#10664 closed defect (wontfix)
Support base committer category for security
| Reported by: | jberry@… | Owned by: | jberry@… |
|---|---|---|---|
| Priority: | High | Milestone: | |
| Component: | server/hosting | Version: | |
| Keywords: | Cc: | wsiegrist@… | |
| Port: |
Description
We need to restrict commits such that:
Any commiter can change:
trunk/dports
Only "base" committers can change:
- trunk/(all other)
- downloads/
- tags/
- branches/
I'm not sure what the full set of base committers should be now, as we've certainly lost some, but for a start:
jmpp, mww, jberry, pguyot, yeled, kvv, landonf, jkh, ...?
At some point, we may need to provide access to www or docs for a broader set of users, but it's not clear to me at present that's necessary given our new documenation arrangements.
Change History (8)
comment:1 Changed 18 years ago by jberry@…
| Summary: | Support base committer category → Support base committer category for security |
|---|---|
| Type: | defect → task |
comment:2 Changed 18 years ago by kvv@…
| Status: | new → assigned |
|---|
comment:3 Changed 17 years ago by nox@…
| Priority: | Important → High |
|---|---|
| Type: | task → defect |
comment:4 Changed 16 years ago by wsiegrist@…
| Owner: | changed from kvv@… to wsiegrist@… |
|---|---|
| Status: | assigned → new |
comment:5 Changed 16 years ago by wsiegrist@…
| Owner: | changed from wsiegrist@… to jberry@… |
|---|
Email me a map of directories to lists of users and I'll implement this. I dont need the list of committers, you can just call them "committers". For admin, base, whatever-else, I'll need a list (of email addresses registered as MacOSForge).
comment:7 Changed 15 years ago by raimue (Rainer Müller)

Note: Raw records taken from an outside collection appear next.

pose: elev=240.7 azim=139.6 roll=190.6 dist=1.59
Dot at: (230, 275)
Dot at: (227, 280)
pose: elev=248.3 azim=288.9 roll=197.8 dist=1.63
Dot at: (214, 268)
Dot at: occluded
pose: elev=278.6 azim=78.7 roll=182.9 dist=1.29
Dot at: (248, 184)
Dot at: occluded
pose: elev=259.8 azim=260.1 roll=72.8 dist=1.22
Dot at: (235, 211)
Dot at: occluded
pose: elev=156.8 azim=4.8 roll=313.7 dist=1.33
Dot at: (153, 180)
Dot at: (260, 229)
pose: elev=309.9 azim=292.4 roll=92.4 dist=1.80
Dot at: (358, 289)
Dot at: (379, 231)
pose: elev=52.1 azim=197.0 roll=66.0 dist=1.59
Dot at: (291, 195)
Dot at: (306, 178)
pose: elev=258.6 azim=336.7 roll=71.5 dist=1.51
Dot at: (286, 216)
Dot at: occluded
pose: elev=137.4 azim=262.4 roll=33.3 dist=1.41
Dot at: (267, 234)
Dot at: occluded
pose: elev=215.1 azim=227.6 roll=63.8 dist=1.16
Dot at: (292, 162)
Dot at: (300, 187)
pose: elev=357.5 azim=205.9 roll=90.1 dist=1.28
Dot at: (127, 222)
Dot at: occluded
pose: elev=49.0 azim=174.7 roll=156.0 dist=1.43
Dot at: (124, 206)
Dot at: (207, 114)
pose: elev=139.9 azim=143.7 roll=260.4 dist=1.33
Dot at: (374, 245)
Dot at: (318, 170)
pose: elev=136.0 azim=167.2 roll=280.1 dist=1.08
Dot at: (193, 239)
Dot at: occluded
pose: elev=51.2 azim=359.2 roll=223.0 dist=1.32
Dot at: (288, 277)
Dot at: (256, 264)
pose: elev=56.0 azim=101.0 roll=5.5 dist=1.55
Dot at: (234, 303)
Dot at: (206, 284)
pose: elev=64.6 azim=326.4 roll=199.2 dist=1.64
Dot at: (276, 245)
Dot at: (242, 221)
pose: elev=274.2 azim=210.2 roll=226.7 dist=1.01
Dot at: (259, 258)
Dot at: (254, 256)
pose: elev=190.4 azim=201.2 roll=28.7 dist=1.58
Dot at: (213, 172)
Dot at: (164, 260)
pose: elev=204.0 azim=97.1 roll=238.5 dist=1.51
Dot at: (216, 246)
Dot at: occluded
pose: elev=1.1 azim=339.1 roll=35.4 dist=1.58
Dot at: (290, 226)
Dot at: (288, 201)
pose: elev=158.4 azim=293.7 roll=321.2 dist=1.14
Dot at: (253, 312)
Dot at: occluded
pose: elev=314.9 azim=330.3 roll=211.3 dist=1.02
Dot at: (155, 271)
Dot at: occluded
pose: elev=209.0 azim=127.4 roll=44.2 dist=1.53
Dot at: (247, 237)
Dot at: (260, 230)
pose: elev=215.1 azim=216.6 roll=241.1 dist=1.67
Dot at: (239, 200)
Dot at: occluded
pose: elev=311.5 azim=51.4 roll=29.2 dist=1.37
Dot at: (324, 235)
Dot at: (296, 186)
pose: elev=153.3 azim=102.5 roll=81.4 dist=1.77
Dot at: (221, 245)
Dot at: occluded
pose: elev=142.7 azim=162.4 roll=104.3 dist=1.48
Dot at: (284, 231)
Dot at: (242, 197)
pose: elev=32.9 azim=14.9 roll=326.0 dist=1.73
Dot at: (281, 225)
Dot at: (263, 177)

| Milestone: | → Website & Documentation |
|---|---|
| Resolution: | → wontfix |
| Status: | new → closed |
I think this limitation would restrict committers from doing base development. As we have version control, I don't fear any malicious commits we would miss. Developers should be responsible enough to submit patches as a ticket first if they are unsure if it should be committed.
comment:8 Changed 15 years ago by (none)
| Milestone: | Website & Documentation |
|---|
Milestone Website & Documentation deleted
Stealing kvv's tickets... I'll do some research on the options for this.